French resistance leader and Gaullist sent to Indochina at the end of the Pacific War to help restore French colonial sovereignty. Married to the daughter of Albert Sarraut, one of France’s most powerful politicians and colonial thinkers, Sainteny began his career working in the Banque de l’Indochine in Indochina between 1929 and 1931 then in France between 1932 and 1939. He joined the resistance following the French defeat in 1940 and served as one of the leaders of the Alliance network which collaborated with the British Intelligence Service. He escaped incarceration by the Gestapo in June 1944.

In 1945, Charles de Gaulle sent him to Kunming to help create Military Mission 5 in charge of gathering intelligence and organizing resistance work against the Japanese inside Indochina. The Japanese capitulation in mid-August 1945 took the French by surprise, however. After failed attempts, Sainteny returned to Hanoi in late August 1945 where he later became commissioner for the French Republic in Tonkin and Northern Annam above the 16th parallel (replacing Pierre Messmer who had been captured by the Vietnamese). Sainteny held that position until December 1947 (except for a long interim from May to November 1946 when he was in France).

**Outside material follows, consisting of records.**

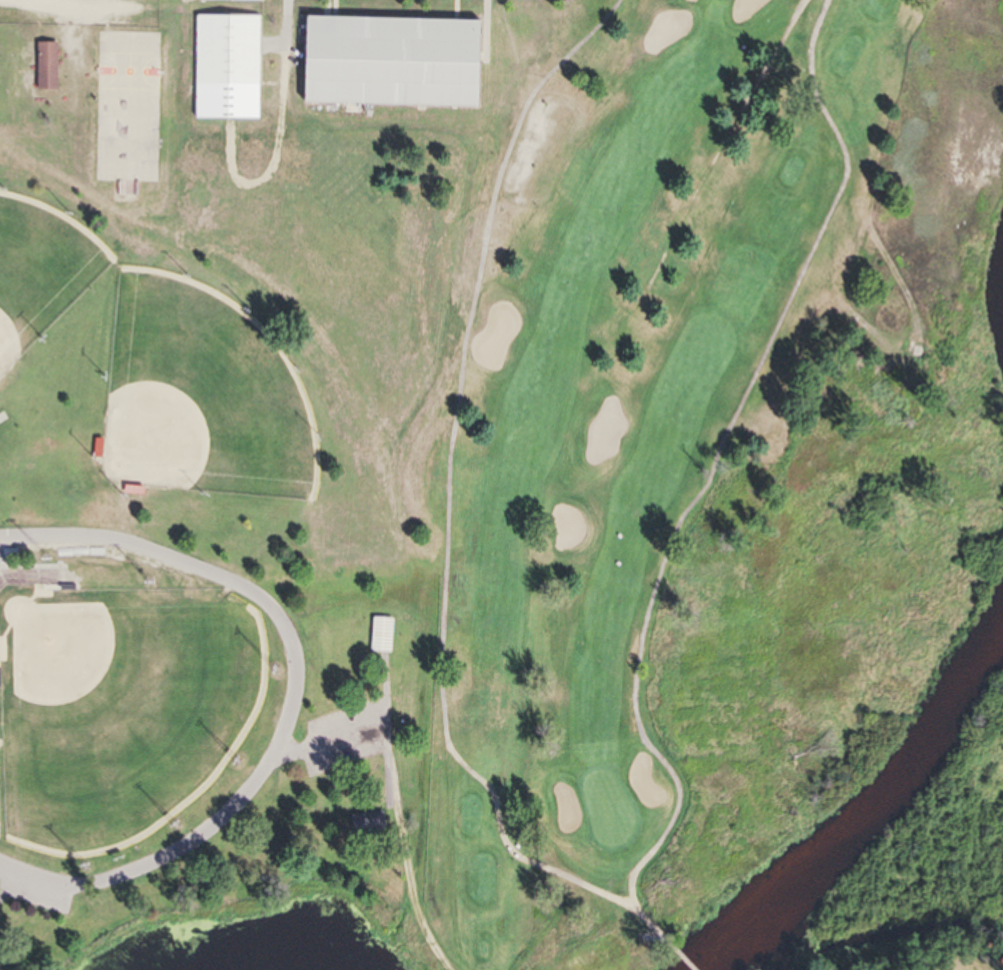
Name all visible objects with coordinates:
building: (230, 1)
road: (56, 3)
building: (387, 62)
building: (44, 67)
building: (225, 68)
park: (129, 107)
road: (725, 145)
park: (40, 273)
park: (201, 399)
park: (222, 440)
road: (451, 463)
park: (721, 506)
road: (690, 508)
road: (242, 588)
building: (381, 634)
park: (119, 708)
river: (853, 789)
building: (367, 826)
road: (129, 877)
parking lot: (36, 888)
road: (597, 953)

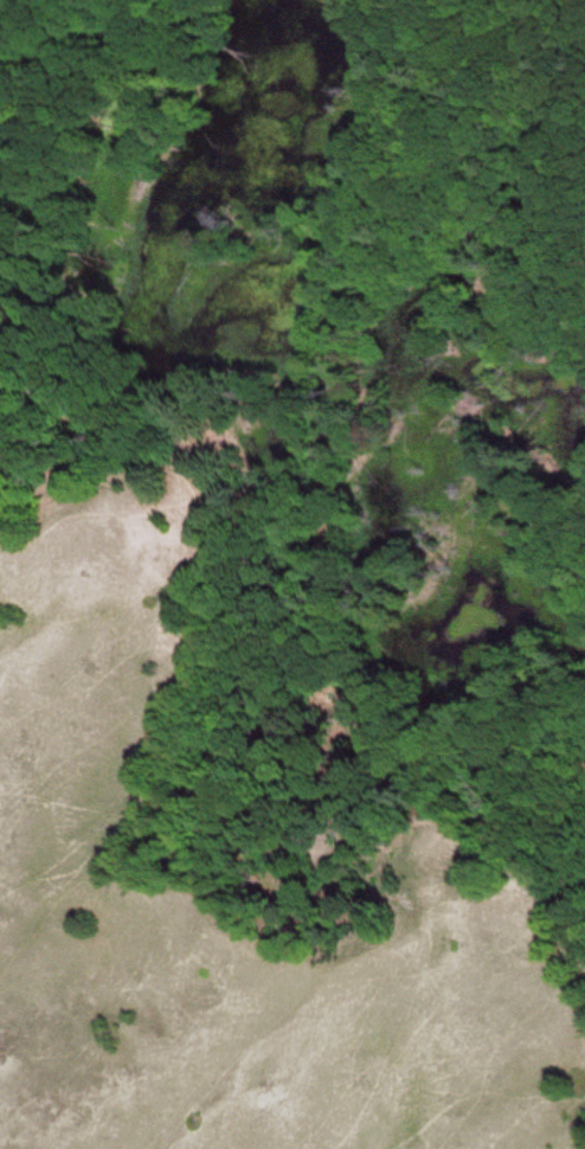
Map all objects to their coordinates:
park: (292, 574)

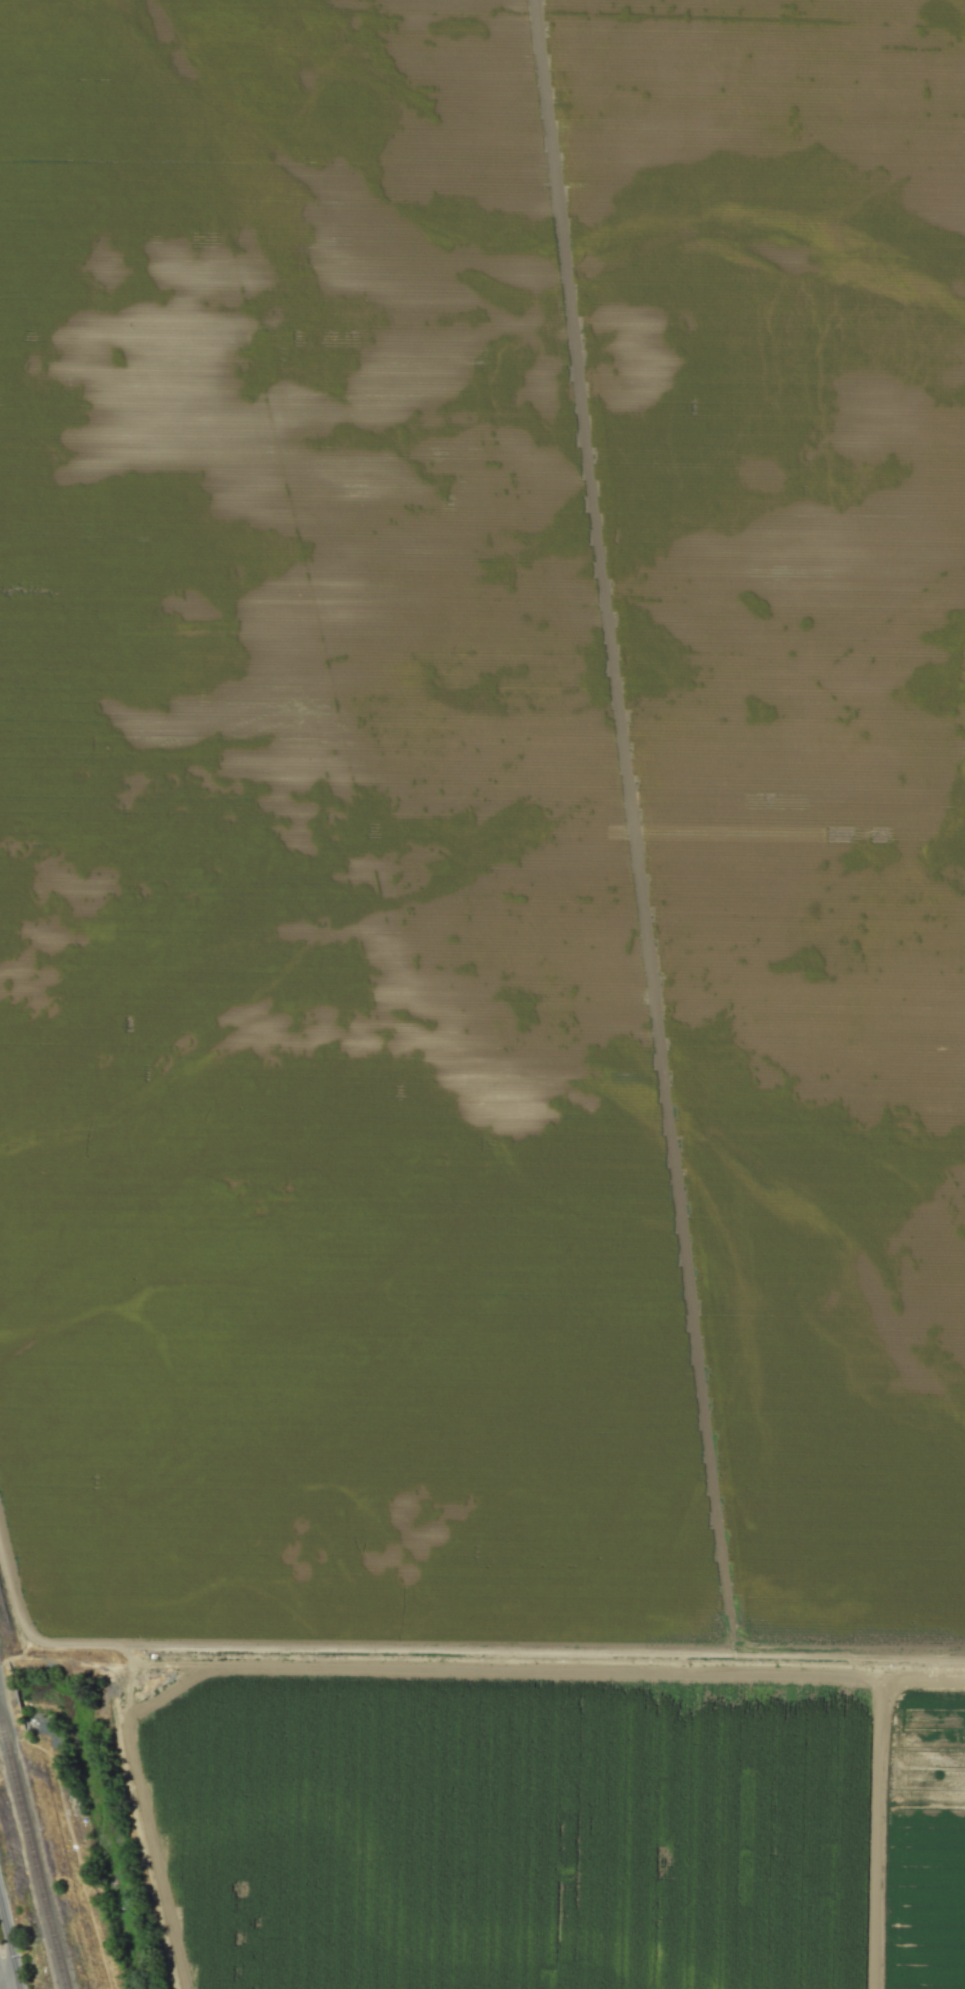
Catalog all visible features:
road: (450, 1654)
railway: (33, 1855)
road: (4, 1967)
road: (4, 1983)

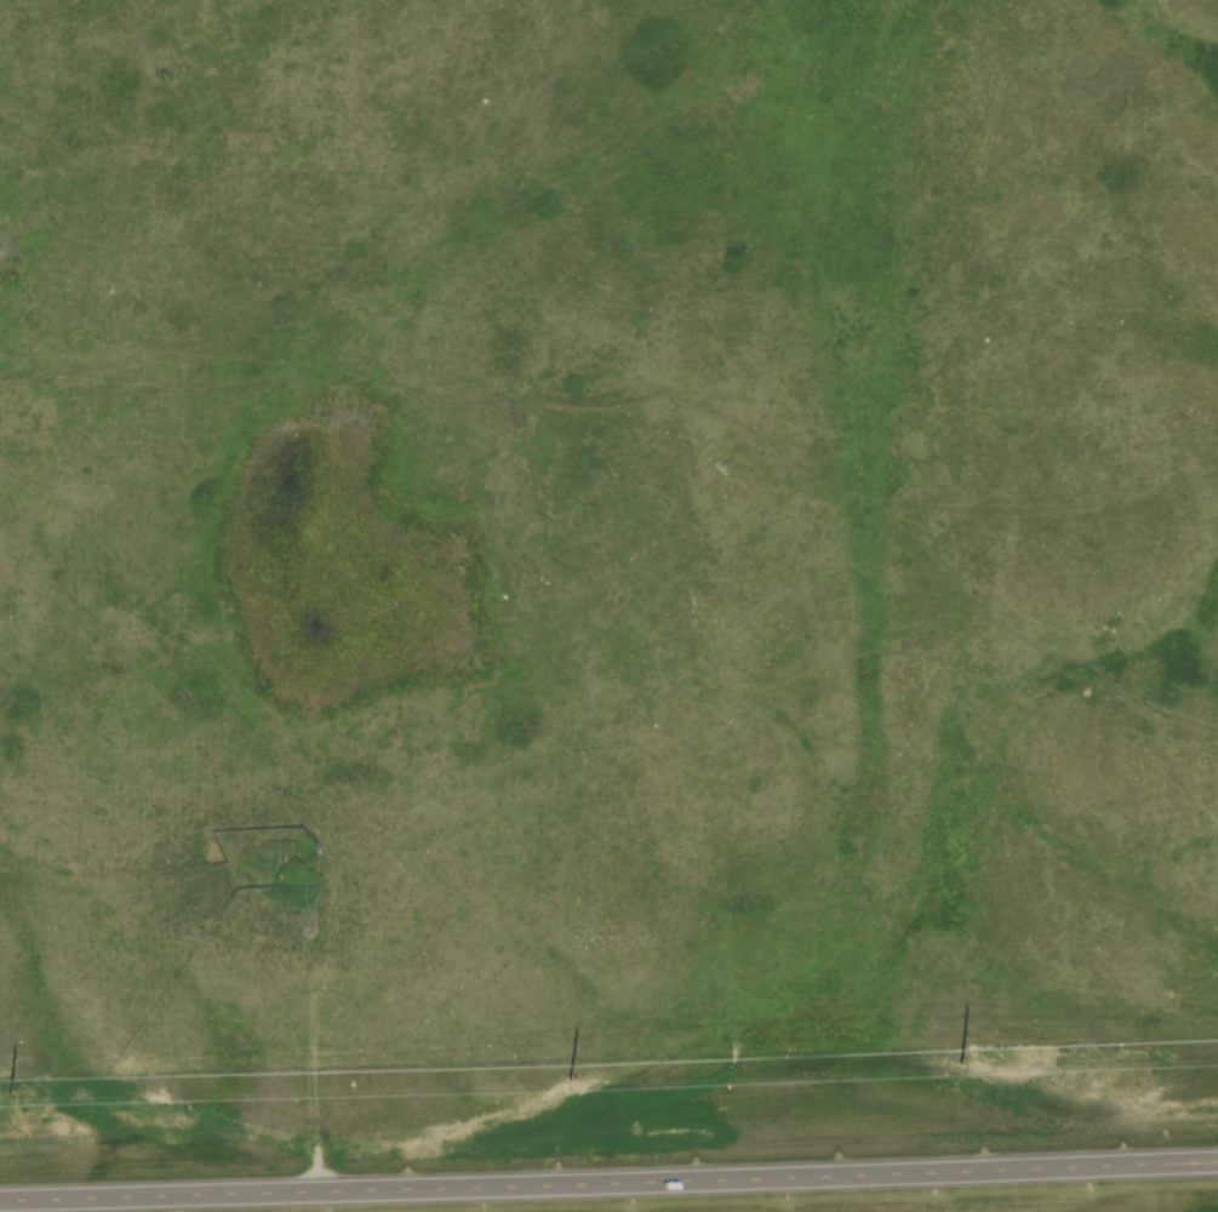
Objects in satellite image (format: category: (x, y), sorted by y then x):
power tower: (959, 1060)
power tower: (568, 1076)
power tower: (8, 1090)
road: (609, 1184)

Shortly after his arrival in Hanoi in August 1945, he met with representatives of the Democratic Republic of Vietnam (DRV), including Ho Chi Minh and other Vietnamese elite and nationalist leaders, communist and non-communist alike. He understood that Ho Chi Minh and his entourage were open to negotiations and less anti-French than the Vietnamese Nationalist Party or the Dong Minh Hoi. On 6 March 1946, faced with the real possibility of Chinese opposition to the landing of French troops in Haiphong, Sainteny received authorization to sign the Accords of 6 March 1946 with Ho Chi Minh and Vu Hong Khanh. In this light, Stein Tønnesson has argued, Sainteny was perhaps not quite the prescient liberal decolonizer some have thought. In any case, Sainteny escorted Ho Chi Minh to France for the Fontainebleau Conference and entertained him during that long summer of 1946.

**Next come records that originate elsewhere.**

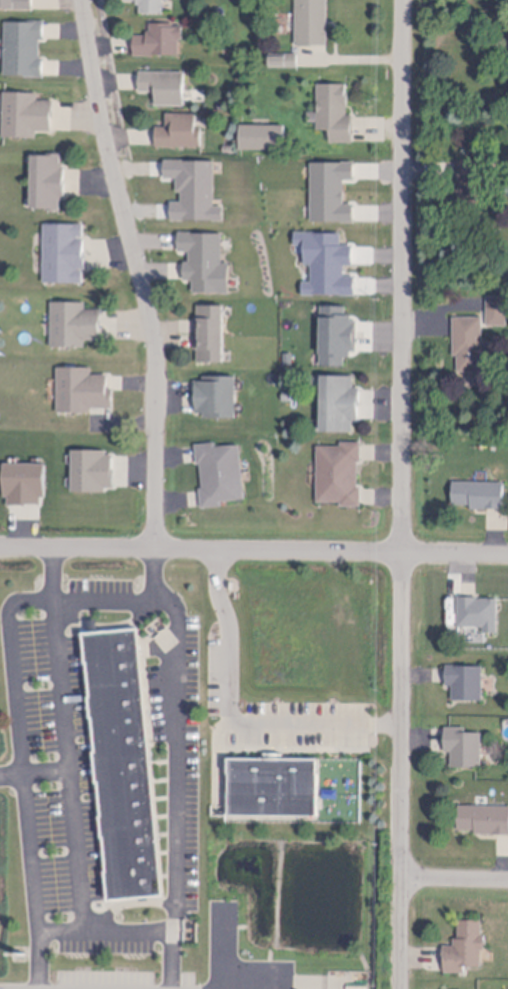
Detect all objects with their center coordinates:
building: (17, 7)
building: (151, 8)
building: (313, 24)
building: (161, 46)
building: (26, 54)
building: (287, 66)
building: (167, 93)
building: (337, 118)
building: (28, 121)
building: (182, 137)
building: (264, 143)
building: (473, 188)
building: (50, 189)
building: (66, 259)
road: (140, 271)
road: (403, 276)
building: (497, 314)
building: (76, 330)
building: (212, 340)
building: (471, 348)
building: (84, 395)
building: (288, 399)
building: (218, 402)
building: (341, 409)
building: (94, 476)
building: (340, 478)
building: (221, 479)
building: (26, 489)
building: (480, 498)
road: (200, 549)
road: (455, 553)
building: (478, 610)
building: (91, 625)
road: (104, 626)
road: (229, 637)
building: (466, 679)
road: (16, 720)
road: (317, 725)
road: (65, 739)
building: (464, 744)
road: (292, 748)
road: (217, 758)
building: (122, 764)
road: (175, 764)
road: (401, 771)
road: (33, 773)
building: (273, 787)
building: (484, 816)
road: (454, 880)
road: (126, 904)
road: (103, 932)
building: (466, 944)
road: (221, 947)
road: (275, 985)
building: (454, 988)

In November 1946, Georges Thierry d’Argenlieu sent Sainteny back to Hanoi in an attempt to put pressure on Ho Chi Minh to replace key members of the Vietnamese government with more amenable ones. Sainteny followed those orders leading down a dangerous path to full-scale confrontation. He was wounded when his car struck a mine at the start of hostilities on 19 December 1946, but survived and expressed his expectation that the Viet Minh’s house of cards would come tumbling down at its first serious defeat. While this proved seriously wrong, he continued to remain involved in Vietnamese affairs. In 1946, he received the title of gouverneur des colonies, one which he maintained until his retirement in 1968.

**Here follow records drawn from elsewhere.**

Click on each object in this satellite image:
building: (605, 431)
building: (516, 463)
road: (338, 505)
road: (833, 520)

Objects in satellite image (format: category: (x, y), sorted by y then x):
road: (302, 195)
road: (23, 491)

After the signing of the Geneva Accords and the division of Vietnam at the 17th parallel in 1954, Sainteny became general delegate for France in Hanoi to the DRV (not an ambassador). Following a mission to Hanoi, he advocated a rapprochement with the DRV, explaining in a 16 September 1954 report that any effort to play the south against Hanoi would “end in failure and perhaps even a new conflict”. However, General Paul Ely and others convinced Pierre Mendès France of the naïveté of Sainteny’s proposal and the anger this might provoke in Washington. Mendès France felt obligated to make up to the Americans for the French National Assembly’s sinking of the European Defense Community earlier that year. In the end, despite an impressive array of contacts spanning the Cold War divide in Hanoi, Sainteny had to content himself with rather consular affairs of an economic and cultural order. He held his post in Hanoi until 1958. His contacts and knowledge of the DRV later allowed him to play an intermediary role in secret negotiations between Washington and Hanoi during the Richard Nixon presidency. Sainteny wrote two books about his time in Indochina and negotiations with Ho Chi Minh: Histoire d’une paix manquée: Indochine 1945–1947 (1953) and Face à Ho Chi Minh (1970).



[1]. His name change was legally accepted in 1949.